### SUPPLIED DATA ###
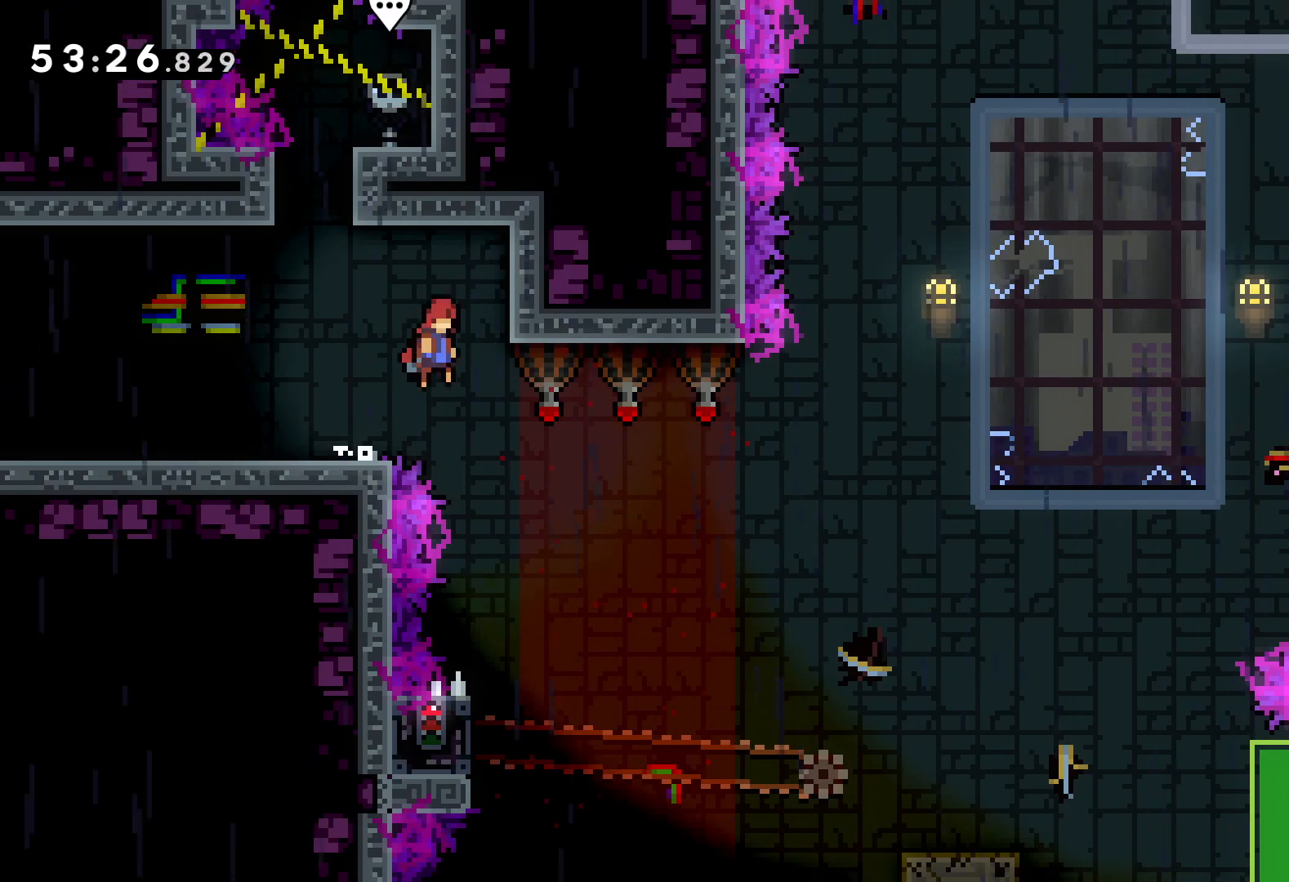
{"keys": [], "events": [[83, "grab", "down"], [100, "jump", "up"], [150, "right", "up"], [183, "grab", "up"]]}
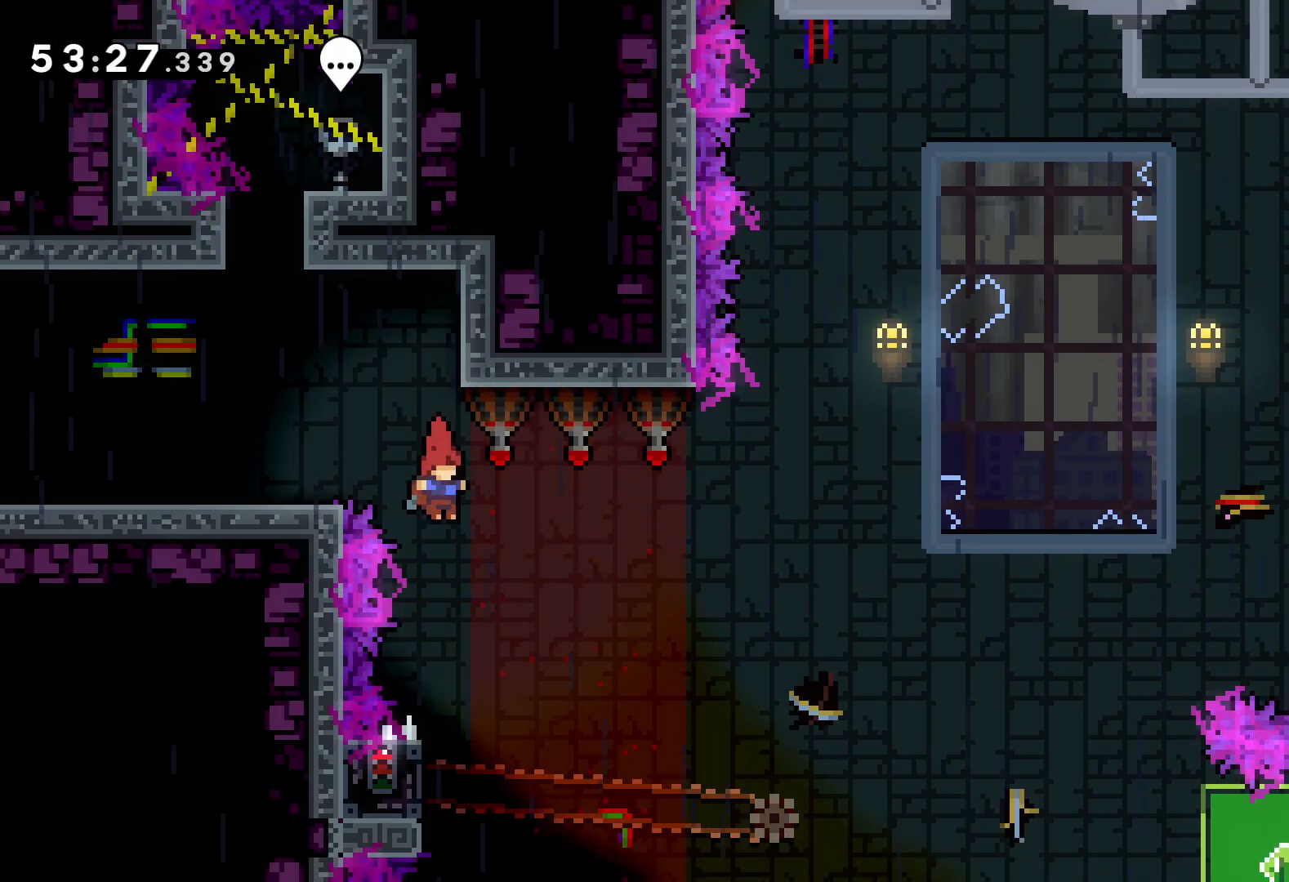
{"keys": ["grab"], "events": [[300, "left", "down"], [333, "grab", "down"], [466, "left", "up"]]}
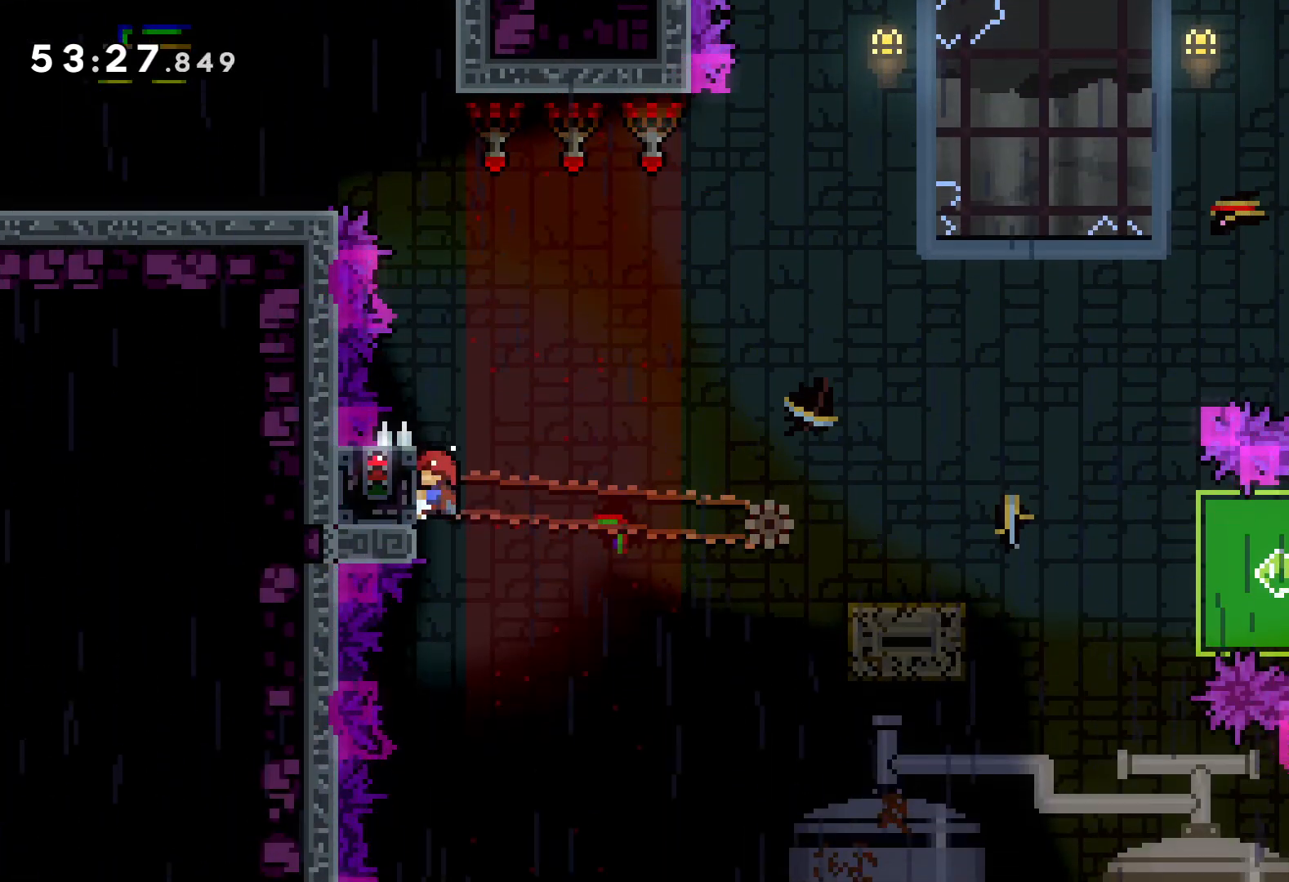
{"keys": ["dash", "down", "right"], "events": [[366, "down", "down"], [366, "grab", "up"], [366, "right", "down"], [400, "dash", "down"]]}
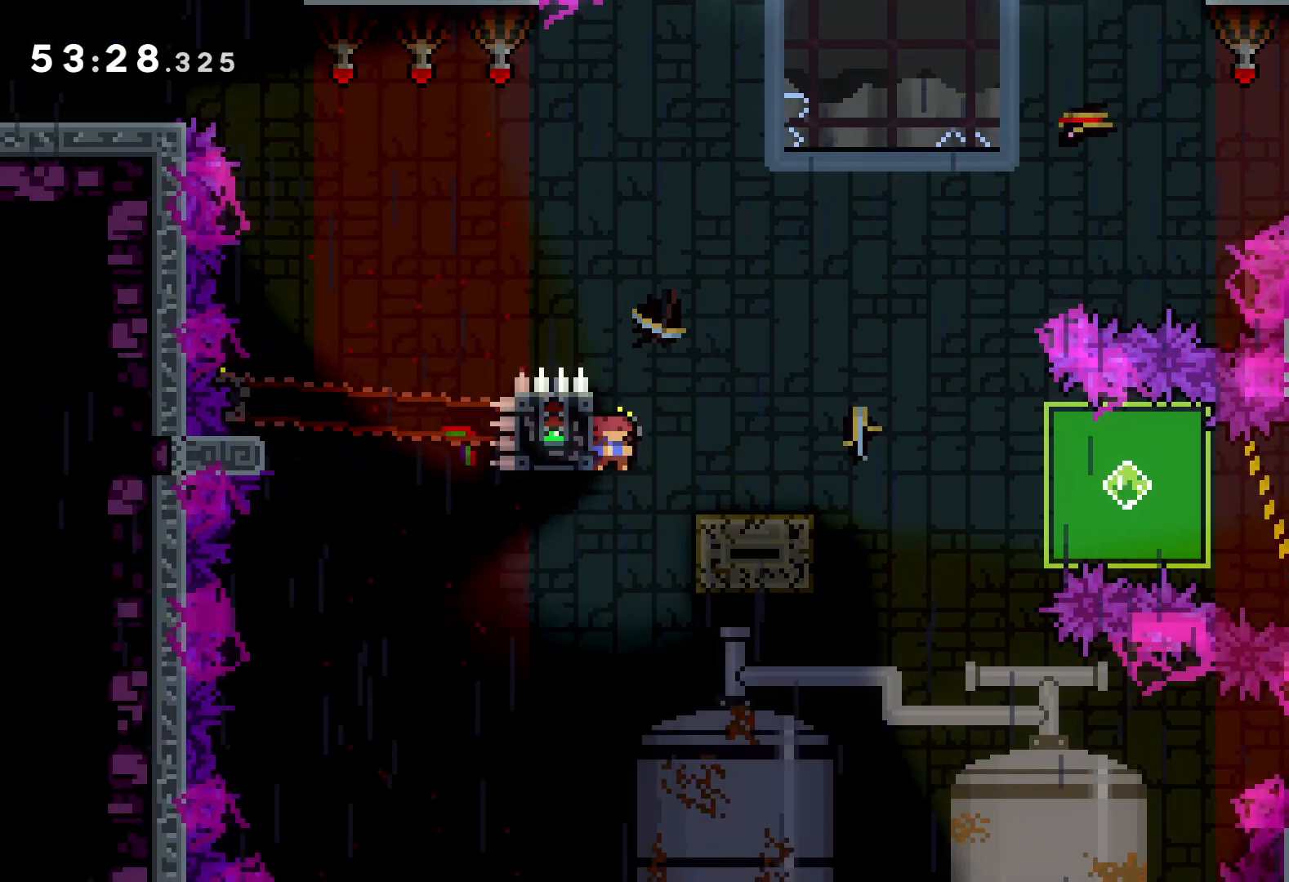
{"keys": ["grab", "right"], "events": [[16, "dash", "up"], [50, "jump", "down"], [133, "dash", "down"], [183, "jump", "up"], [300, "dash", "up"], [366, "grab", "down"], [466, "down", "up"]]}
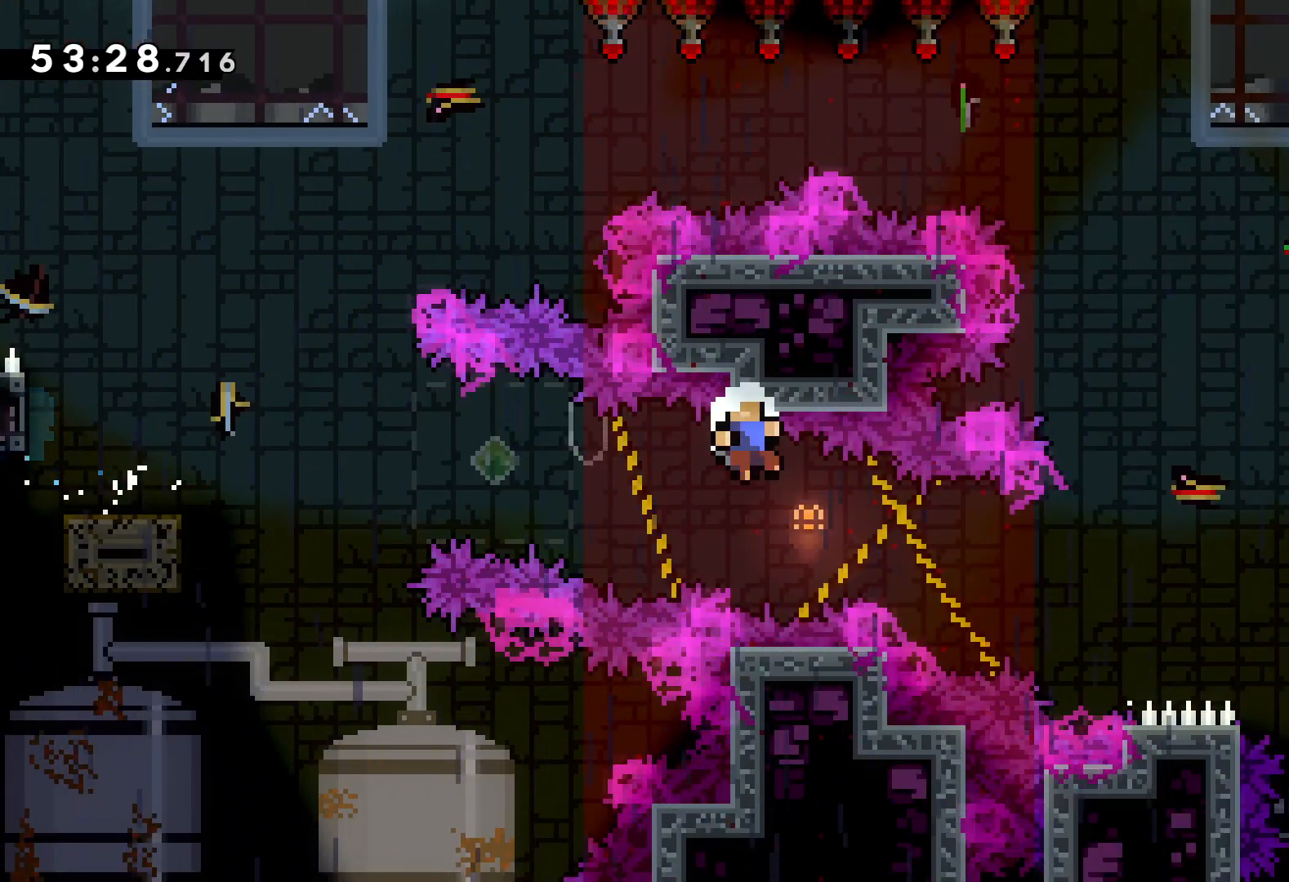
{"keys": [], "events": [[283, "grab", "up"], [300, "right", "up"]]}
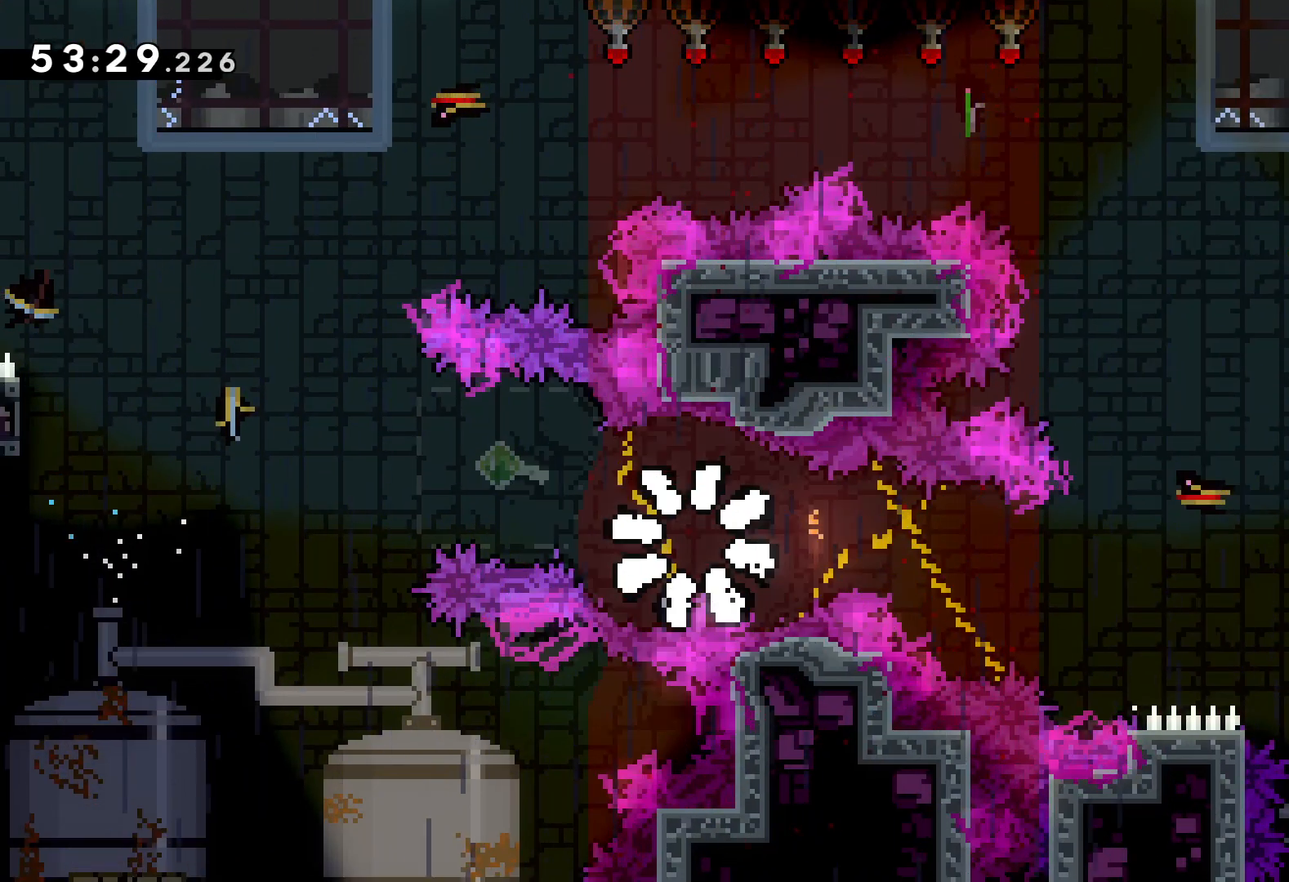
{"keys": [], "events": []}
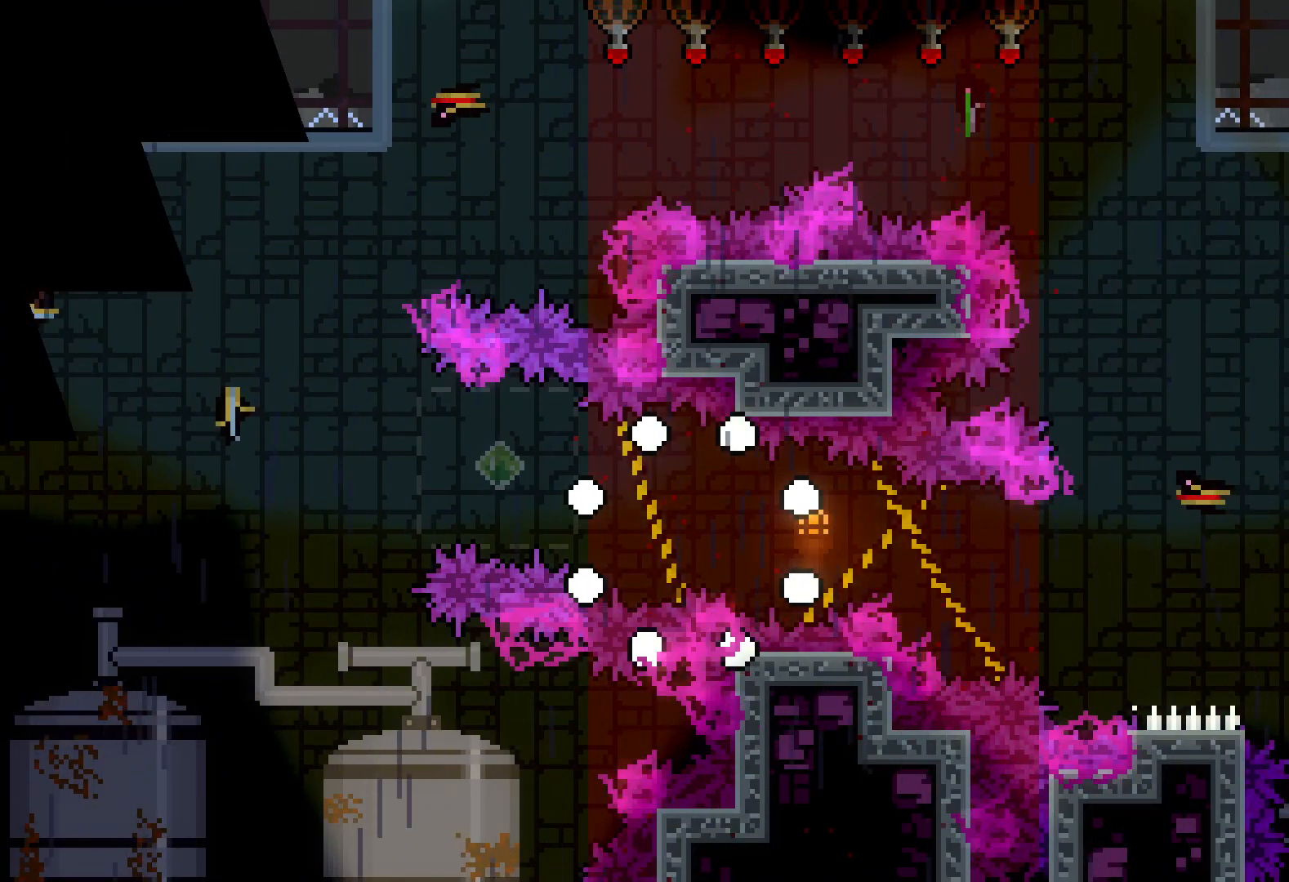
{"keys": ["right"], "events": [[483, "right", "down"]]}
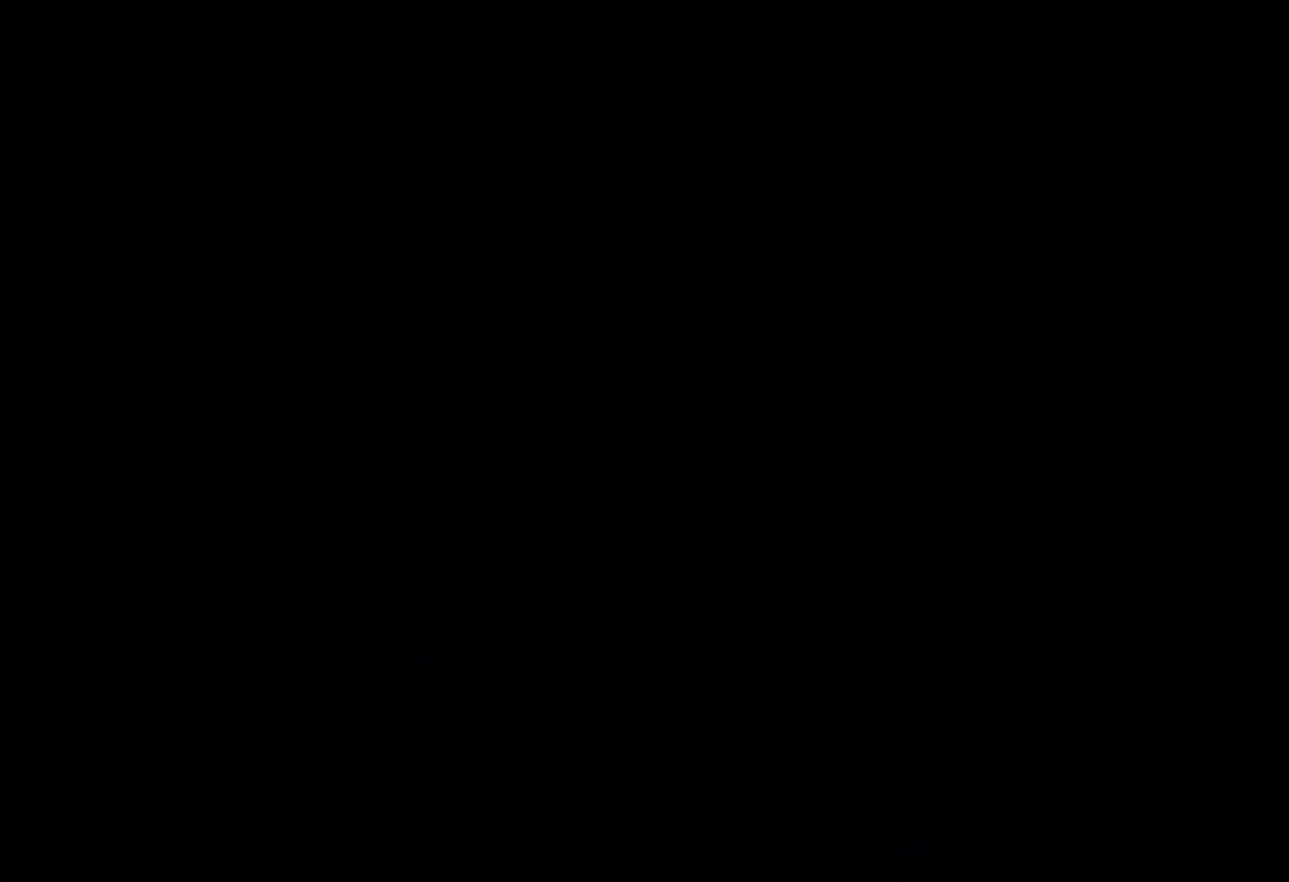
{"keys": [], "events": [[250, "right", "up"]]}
###
ABOUT THIS TASK: Copy the listing above verbatim, leaving out pictures.

RESPONSE BOX:
{"keys": [], "events": [[83, "grab", "down"], [100, "jump", "up"], [150, "right", "up"], [183, "grab", "up"]]}
{"keys": ["grab"], "events": [[300, "left", "down"], [333, "grab", "down"], [466, "left", "up"]]}
{"keys": ["dash", "down", "right"], "events": [[366, "down", "down"], [366, "grab", "up"], [366, "right", "down"], [400, "dash", "down"]]}
{"keys": ["grab", "right"], "events": [[16, "dash", "up"], [50, "jump", "down"], [133, "dash", "down"], [183, "jump", "up"], [300, "dash", "up"], [366, "grab", "down"], [466, "down", "up"]]}
{"keys": [], "events": [[283, "grab", "up"], [300, "right", "up"]]}
{"keys": [], "events": []}
{"keys": ["right"], "events": [[483, "right", "down"]]}
{"keys": [], "events": [[250, "right", "up"]]}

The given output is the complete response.